As for protecting Internet users from private data harvesting, one promising solution, which is being investigated by David Blei, an associate professor of computer science, and Rebecca Pottenger ’12, now a Ph.D. student at the University of California, Berkeley, is a mathematical technique called differential privacy, an algorithm that might be imagined as a computational black box. Personal information goes in and statistical data comes out, but in such a way that identifying information about individuals is scrubbed off or rendered unreadable. “Differential privacy is the most promising method we have for trying to reconcile inferences about a population with the protection of information about individuals,” Felten says.
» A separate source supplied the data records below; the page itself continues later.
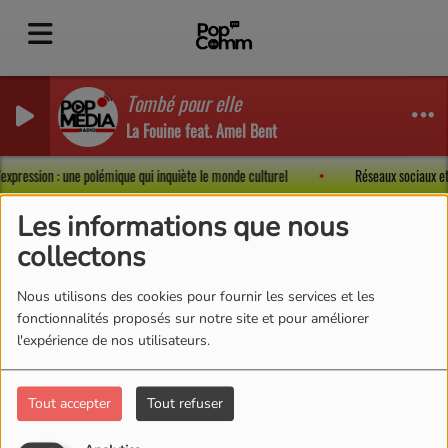
Tombé pour elle
La Fouine feat. Amel Bent
 d’expression : une polémique qui inquiète le monde culturel
Réseaux sociaux e
Les informations que nous
collectons
Nous utilisons des cookies pour fournir les services et les
fonctionnalités proposés sur notre site et pour améliorer
l'expérience de nos utilisateurs.
Tout accepter
Tout refuser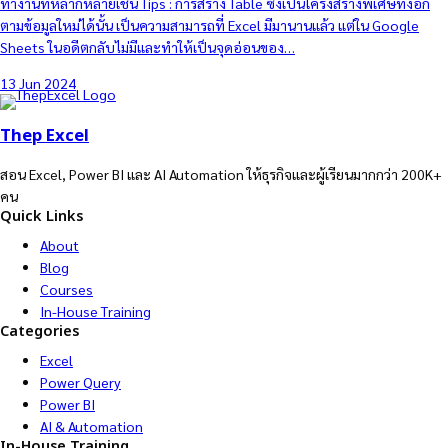
ทำงานที่หลากหลายเช่น Tips : การสร้าง Table ซึ่งเป็นโครงสร้างพิเศษที่งอก
ตามข้อมูลใหม่ได้นั้น เป็นความสามารถที่ Excel มีมานานแล้ว แต่ใน Google
Sheets ในอดีตกลับไม่มีและทำให้เป็นจุดอ่อนของ…
13 Jun 2024
Thep Excel
สอน Excel, Power BI และ AI Automation ให้ธุรกิจและผู้เรียนมากกว่า 200K+
คน
Quick Links
About
Blog
Courses
In-House Training
Categories
Excel
Power Query
Power BI
AI & Automation
In-House Training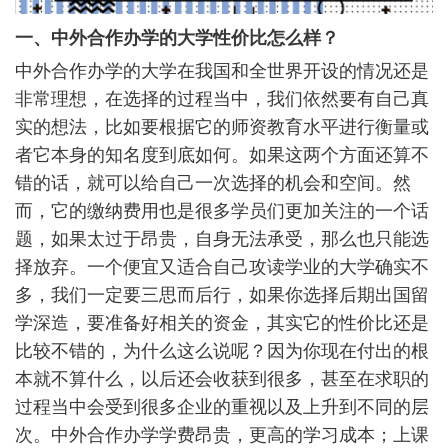
一、中外合作办学的大学性价比怎么样？
中外合作办学的大学在我国和全世界开设的情况还是
非常理想，在选择的过程当中，我们依然要有自己真
实的想法，比如要根据它的师资教育水平进行衡量或
者它本身的知名度到底如何。如果这两个方面还算不
错的话，就可以给自己一次选择的机会和空间。然
而，它的缴纳费用也是很多学员们更加关注的一个话
题，如果太过于昂贵，自身无法承受，那么也只能选
择放弃。一个便宜又适合自己攻读学业的大学确实不
多，我们一定要三思而后行，如果你选择后期出国留
学深造，要准备好相关的资金，其实它的性价比还是
比较不错的，为什么这么说呢？因为你现在付出的根
本就不算什么，以后还会收获到很多，甚至在求职的
过程当中会受到很多企业的重视以及上升到不同的层
次。中外合作办学学费昂贵，更高的学习成本；上课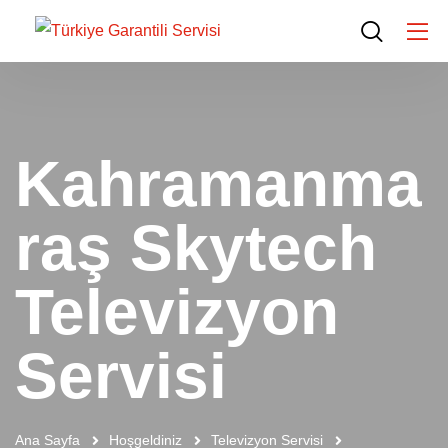
Kahramanma
raş Skytech
Televizyon
Servisi
Ana Sayfa
Hoşgeldiniz
Televizyon Servisi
In 2012, before he returned to Princeton, Felten advised the FTC on a report, “Protecting Consumer Privacy in an Era of Rapid Change,” which set forth a series of best practices that Internet sites could adopt to promote and protect privacy. Those recommendations fell into three broad categories: First, companies should consider privacy protections at each step in developing their products; second, that they give consumers the option to decide what information the companies will share and with whom; and third, that they be more transparent in disclosing what information they collect and allow consumers to view information about themselves, including information sold to data brokers.

“I prefer to think about it as something that ought to be at the option of you as a consumer,” Felten elaborates today. “If you choose to reveal information for convenience, you can do that. But when you have a situation where info about you is being collected without your knowledge and without your consent and being shared and used, I think that is often harmful and unfair.”

Rebecca MacKinnon, a former visiting fellow at CITP, thinks that the concerns about protecting privacy in different arenas are related. In her 2012 book Consent of the Networked: The Worldwide Struggle for Internet Freedom (Basic Books), she paid most attention to governmental attempts to restrict Web access, but also devotes a chapter to the dangers of corporate surveillance. The keys, she argues, are clarity and accountability over how information is collected and who has power over it. “If you don’t even know who has it,” she says, “it is very difficult to visit consequences on those who abuse it. And we will not have a free society.”

People often say it may be necessary to surrender a little privacy to gain more security or convenience, but absolute safety and the smoothest browsing experience are not the only public goods at issue. Rarely is the question ever reversed. Would we accept a slower Internet in order to protect our privacy? Would we be willing to risk another 9/11 attack?

“There is a tradeoff, there is a balance here, and it’s important to get the balance right,” Felten insists. “But we need to have that conversation instead of pretending that there is not an interest on the privacy side of that scale.” 

Mark F. Bernstein ’83 is PAW’s senior writer.